What to work on
The string "Barevný" may appear in lines of the listing. Report each line where it does.
□ □ □
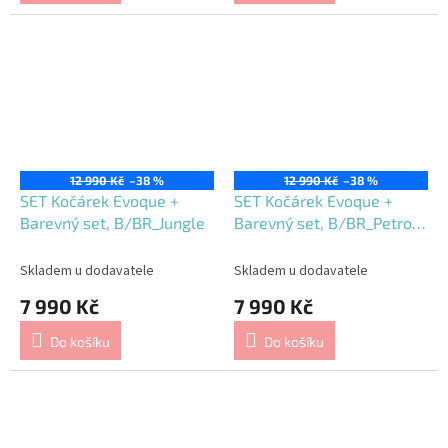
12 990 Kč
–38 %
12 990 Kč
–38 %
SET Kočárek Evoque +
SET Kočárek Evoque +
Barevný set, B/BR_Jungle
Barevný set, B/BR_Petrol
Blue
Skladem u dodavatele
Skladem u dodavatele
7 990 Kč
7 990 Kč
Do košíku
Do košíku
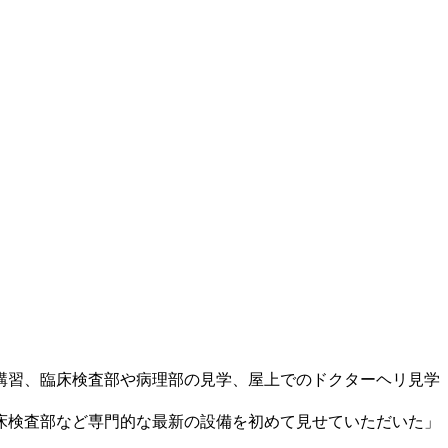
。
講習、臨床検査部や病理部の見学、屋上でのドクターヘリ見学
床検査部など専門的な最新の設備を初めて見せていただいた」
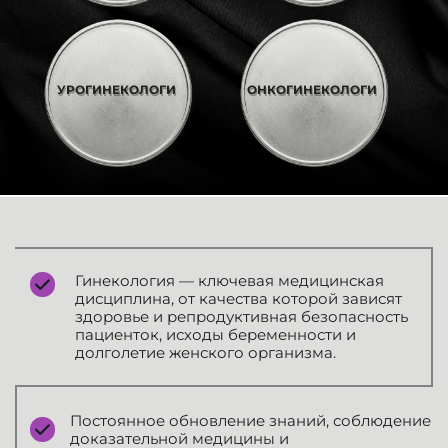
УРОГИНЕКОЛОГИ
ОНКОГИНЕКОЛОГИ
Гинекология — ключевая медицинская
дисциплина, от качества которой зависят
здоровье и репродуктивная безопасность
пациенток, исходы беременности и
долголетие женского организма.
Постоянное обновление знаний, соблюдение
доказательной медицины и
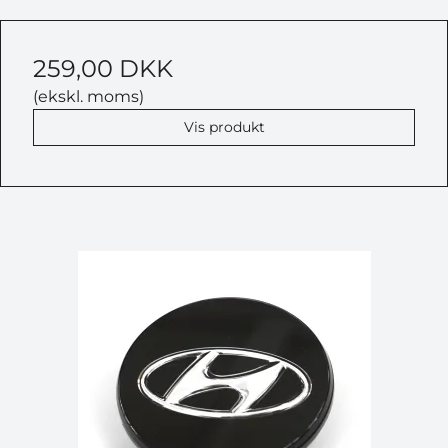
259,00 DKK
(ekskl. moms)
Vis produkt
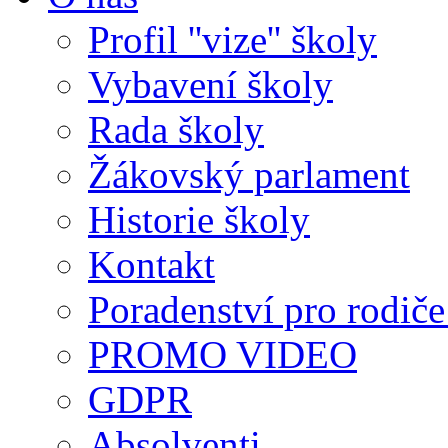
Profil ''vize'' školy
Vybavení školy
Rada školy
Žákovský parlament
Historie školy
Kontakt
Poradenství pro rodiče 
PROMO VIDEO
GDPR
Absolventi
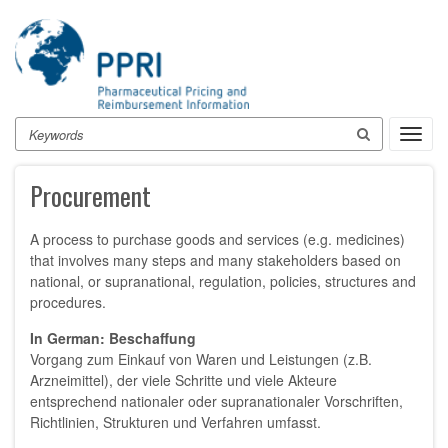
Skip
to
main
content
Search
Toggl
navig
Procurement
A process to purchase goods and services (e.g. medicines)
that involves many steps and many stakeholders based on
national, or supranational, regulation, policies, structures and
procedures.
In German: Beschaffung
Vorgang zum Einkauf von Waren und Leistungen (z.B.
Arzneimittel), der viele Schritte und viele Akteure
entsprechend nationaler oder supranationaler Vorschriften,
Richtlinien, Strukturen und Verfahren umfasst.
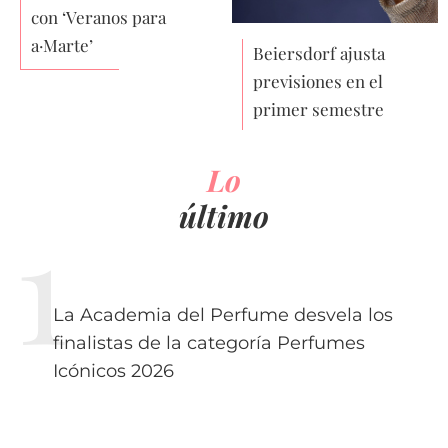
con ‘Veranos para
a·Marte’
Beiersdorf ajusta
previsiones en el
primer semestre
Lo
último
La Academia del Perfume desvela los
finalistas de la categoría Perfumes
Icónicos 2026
□ □ □
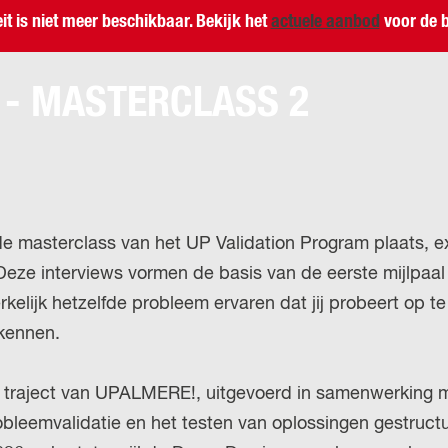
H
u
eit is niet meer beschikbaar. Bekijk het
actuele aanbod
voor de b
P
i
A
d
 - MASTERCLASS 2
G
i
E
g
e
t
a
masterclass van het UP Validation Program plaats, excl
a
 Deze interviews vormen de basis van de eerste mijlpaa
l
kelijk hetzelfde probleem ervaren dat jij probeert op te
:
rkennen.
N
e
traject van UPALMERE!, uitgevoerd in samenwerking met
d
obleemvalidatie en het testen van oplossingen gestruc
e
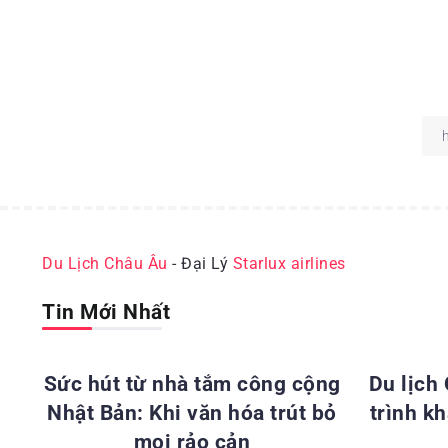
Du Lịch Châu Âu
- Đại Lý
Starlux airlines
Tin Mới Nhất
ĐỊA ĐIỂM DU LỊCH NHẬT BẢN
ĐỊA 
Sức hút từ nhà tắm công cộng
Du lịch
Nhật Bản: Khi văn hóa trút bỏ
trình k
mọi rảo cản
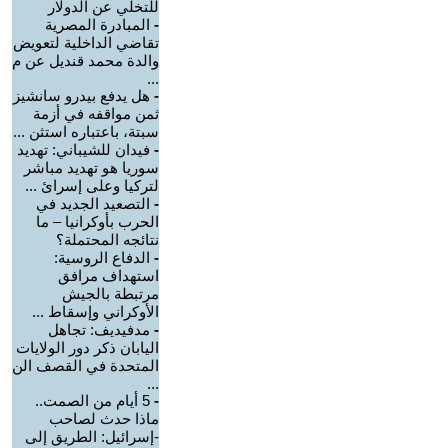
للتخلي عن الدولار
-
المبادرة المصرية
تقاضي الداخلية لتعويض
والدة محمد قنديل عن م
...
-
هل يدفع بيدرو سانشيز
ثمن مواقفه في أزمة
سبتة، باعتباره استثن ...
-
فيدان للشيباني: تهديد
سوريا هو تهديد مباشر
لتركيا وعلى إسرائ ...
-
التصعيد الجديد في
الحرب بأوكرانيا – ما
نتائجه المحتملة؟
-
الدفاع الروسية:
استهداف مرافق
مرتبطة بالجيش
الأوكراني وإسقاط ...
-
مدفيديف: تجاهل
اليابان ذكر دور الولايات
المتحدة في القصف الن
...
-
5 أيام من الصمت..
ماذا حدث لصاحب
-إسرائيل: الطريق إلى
□ □ □
Reply
Barevný set, B/BR_Jungle
Barevný set, B/BR_Petrol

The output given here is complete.